Saved data entries

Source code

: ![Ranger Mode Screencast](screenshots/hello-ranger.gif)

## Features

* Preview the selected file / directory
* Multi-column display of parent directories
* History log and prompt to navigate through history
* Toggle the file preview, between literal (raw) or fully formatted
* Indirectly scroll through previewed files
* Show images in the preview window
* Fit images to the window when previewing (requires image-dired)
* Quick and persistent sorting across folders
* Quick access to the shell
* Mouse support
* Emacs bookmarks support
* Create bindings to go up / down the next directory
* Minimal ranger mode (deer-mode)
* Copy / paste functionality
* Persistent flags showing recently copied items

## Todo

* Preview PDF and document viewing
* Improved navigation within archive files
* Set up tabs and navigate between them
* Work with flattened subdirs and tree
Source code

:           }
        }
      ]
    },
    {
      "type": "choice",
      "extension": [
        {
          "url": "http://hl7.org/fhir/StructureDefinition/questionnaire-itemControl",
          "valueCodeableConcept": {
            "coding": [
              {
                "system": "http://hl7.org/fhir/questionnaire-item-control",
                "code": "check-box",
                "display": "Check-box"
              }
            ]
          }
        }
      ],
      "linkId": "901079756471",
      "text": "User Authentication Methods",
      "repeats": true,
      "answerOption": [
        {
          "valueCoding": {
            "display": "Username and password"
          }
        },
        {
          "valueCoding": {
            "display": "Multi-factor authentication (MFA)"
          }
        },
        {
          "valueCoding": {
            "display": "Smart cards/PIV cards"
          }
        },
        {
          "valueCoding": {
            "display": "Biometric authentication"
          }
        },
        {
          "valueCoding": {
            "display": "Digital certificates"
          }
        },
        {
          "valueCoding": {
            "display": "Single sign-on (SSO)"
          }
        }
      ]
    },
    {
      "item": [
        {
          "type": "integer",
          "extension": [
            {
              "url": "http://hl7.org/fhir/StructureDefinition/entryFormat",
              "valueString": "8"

§ Exercise objective
Nothing but an exact copy of the lines from the first one above through the line holding "the preview window" should be returned.

§ Response to the task
Source code

: ![Ranger Mode Screencast](screenshots/hello-ranger.gif)

## Features

* Preview the selected file / directory
* Multi-column display of parent directories
* History log and prompt to navigate through history
* Toggle the file preview, between literal (raw) or fully formatted
* Indirectly scroll through previewed files
* Show images in the preview window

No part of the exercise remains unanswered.